▶ **Exercise tasks**:
1. Answer these questions using the excerpt on fosB and pulmonary artery smooth muscle cell growth:
(a) At what dose, in pfu/cell, were Ad.S.fosB, Ad.A.fosB, and Ad.dE1 each given?
(b) Which control Ad vector was constructed to rule out a nonspecific effect of a sense-antisense RNA-RNA duplex?
(c) At what concentration was thrombin used when MAPK activation was examined?
2. Write out the part of the excerpt on fosB and pulmonary artery smooth muscle cell growth that opens with the words "To examine whether" and closes with "in the PASMCs.".

▶ **Document segment**:
------------------------

To investigate whether adenovirus-mediated modification of fosB expression affected PDGF- or thrombin-induced growth, serum-deprived PASMCs were incubated for 24 hours with Ad.S.fosB, Ad.A.fosB, or Ad.dE1 (each at 3 pfu/cell) and then treated with PDGF or thrombin. Over the next 4 days, neither Ad.S.fosB, Ad.A.fosB, nor Ad.dE1 altered PDGF-induced PASMC proliferation (Figure 3). Similarly, preinfection with Ad.S.fosB or Ad.dE1 did not affect thrombin-induced hypertrophic growth. When PASMCs were preinfected with Ad.A.fosB, however, the thrombin-induced increases in new protein synthesis and [protein]/cell were inhibited by 68±15% (n=9, P<0.025) and 58±6% (n=9, P<0.005), respectively (Figure 4).

To ensure that the inhibitory effect of Ad.A.fosB was not due to a nonspecific effect of a sense-antisense RNA-RNA duplex, we constructed another control Ad vector, Ad.A.junD. JunD mRNA is expressed at very low levels in serum-deprived PASMCs and is upregulated by 20% FBS plus cycloheximide (10 µg/mL). Infection with Ad.A.junD effectively blocked the upregulation of junD mRNA by 20% FBS plus cycloheximide (data not shown). We infected PASMCs with Ad.A.junD for 24 hours and then stimulated the infected cells with thrombin. As shown in Figure 4, preinfection with Ad.A.junD did not affect the thrombin-induced hypertrophic growth response.

To examine whether adenoviral infection caused a contractile protein phenotype change in PASMCs, we examined the expression of vascular smooth muscle–specific -actin mRNA in the cells. No significant difference in -actin mRNA levels was observed in any of the experimental groups (Figure 1C), suggesting that adenoviral infection did not cause a major phenotypic change in the PASMCs.

Other Potential Intermediaries of the Thrombin-Induced fosB Expression and Hypertrophy in PASMCs
Because FosB protein appeared to be important for thrombin-induced hypertrophy in PASMCs, we sought to further delineate potential signaling pathways and mediators involved in the thrombin-induced fosB gene expression and growth in PASMCs. We compared the levels of phosphorylation of MAPKs as well as the expression of TGF-ß1, PDGF-AA, bFGF, and IGF-1 between thrombin- and PDGF-stimulated PASMCs.

MAPKs, also known as ERKs, appear to act as a point of convergence or integration for various growth stimuli.³⁸ Transcriptional factors encoded by c-fos, c-jun, and c-myc have been identified as substrates for MAPKs.³⁹ We examined the activation of MAPKs by PDGF and thrombin using Western blotting and a phospho-specific MAPK antibody, which exclusively detects the phosphorylated MAPKs. As shown in Figure 5, stimulation with serum or a phorbol ester for 12 minutes induced significant phosphorylation of the 42- and 44-kDa MAPKs (ERK2 and ERK1) in serum-deprived PASMCs. Although PDGF (2.5 ng/mL) appeared to be a strong MAPK activator, thrombin (1 U/mL) did not activate MAPKs. These results indicate that the thrombin-induced hypertrophic growth response in PASMCs is not mediated through the signaling pathways involving ERK1 or ERK2.

------------------------

▶ **Listed entries**:
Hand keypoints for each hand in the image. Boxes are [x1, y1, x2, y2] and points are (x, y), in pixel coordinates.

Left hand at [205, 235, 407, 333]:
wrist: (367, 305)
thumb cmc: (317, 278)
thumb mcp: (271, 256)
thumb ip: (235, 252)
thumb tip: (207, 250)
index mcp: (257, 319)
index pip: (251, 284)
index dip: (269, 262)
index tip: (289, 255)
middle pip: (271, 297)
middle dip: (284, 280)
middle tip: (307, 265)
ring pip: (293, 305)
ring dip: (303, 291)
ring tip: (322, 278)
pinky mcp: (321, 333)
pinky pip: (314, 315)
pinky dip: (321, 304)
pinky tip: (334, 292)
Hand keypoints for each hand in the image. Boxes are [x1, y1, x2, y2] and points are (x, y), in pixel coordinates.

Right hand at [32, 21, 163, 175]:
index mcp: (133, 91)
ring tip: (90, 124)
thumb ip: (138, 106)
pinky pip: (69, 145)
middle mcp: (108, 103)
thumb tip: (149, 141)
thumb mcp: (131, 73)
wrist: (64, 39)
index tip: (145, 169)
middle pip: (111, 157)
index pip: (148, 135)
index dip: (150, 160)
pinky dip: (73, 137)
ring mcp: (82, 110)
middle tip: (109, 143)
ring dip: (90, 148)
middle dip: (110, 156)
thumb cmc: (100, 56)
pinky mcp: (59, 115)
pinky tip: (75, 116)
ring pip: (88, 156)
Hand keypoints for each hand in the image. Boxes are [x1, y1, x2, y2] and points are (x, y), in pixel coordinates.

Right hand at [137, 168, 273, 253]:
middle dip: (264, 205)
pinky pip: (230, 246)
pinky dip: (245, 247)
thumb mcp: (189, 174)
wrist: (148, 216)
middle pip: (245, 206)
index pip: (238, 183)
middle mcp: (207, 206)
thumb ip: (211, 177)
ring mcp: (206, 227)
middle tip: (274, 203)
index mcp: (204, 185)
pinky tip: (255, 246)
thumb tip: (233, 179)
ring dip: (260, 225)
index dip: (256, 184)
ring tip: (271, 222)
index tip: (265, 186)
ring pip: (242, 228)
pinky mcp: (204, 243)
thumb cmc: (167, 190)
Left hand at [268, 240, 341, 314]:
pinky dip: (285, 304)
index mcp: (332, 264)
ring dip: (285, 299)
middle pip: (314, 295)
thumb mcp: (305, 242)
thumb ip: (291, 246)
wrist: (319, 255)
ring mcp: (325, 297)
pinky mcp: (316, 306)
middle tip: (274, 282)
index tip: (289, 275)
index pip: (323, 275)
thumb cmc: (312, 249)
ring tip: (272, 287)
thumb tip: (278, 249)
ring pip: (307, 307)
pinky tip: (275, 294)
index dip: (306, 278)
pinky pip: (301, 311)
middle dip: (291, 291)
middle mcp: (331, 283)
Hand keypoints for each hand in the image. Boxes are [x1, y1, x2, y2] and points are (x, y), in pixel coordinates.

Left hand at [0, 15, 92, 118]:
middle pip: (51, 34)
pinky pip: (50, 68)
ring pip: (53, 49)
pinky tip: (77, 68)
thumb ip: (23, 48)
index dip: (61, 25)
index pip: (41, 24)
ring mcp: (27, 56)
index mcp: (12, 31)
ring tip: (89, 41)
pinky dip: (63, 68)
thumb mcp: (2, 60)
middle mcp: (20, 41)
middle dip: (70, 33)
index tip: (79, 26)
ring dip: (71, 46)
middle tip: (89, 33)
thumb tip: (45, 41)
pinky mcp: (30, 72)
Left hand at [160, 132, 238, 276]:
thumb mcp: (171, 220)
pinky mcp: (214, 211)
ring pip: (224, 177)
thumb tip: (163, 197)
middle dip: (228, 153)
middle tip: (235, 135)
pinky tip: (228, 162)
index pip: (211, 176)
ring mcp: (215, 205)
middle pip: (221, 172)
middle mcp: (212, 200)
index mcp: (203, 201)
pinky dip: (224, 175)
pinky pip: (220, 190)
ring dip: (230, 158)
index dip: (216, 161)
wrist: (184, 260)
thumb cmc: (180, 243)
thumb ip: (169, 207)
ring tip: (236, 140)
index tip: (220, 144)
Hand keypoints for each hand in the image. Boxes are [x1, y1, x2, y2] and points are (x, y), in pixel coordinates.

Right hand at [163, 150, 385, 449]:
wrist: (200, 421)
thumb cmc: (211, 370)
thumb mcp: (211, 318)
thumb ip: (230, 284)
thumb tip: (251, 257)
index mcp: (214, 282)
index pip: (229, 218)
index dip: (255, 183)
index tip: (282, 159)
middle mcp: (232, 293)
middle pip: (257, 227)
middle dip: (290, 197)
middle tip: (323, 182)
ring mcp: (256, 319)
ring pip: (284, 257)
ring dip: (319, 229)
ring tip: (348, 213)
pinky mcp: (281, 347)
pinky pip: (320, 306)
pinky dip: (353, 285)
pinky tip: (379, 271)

------------------------

▶ **Solved problems**:
1.
(a) 3 pfu/cell
(b) Ad.A.junD
(c) 1 U/mL

2.
To examine whether adenoviral infection caused a contractile protein phenotype change in PASMCs, we examined the expression of vascular smooth muscle–specific -actin mRNA in the cells. No significant difference in -actin mRNA levels was observed in any of the experimental groups (Figure 1C), suggesting that adenoviral infection did not cause a major phenotypic change in the PASMCs.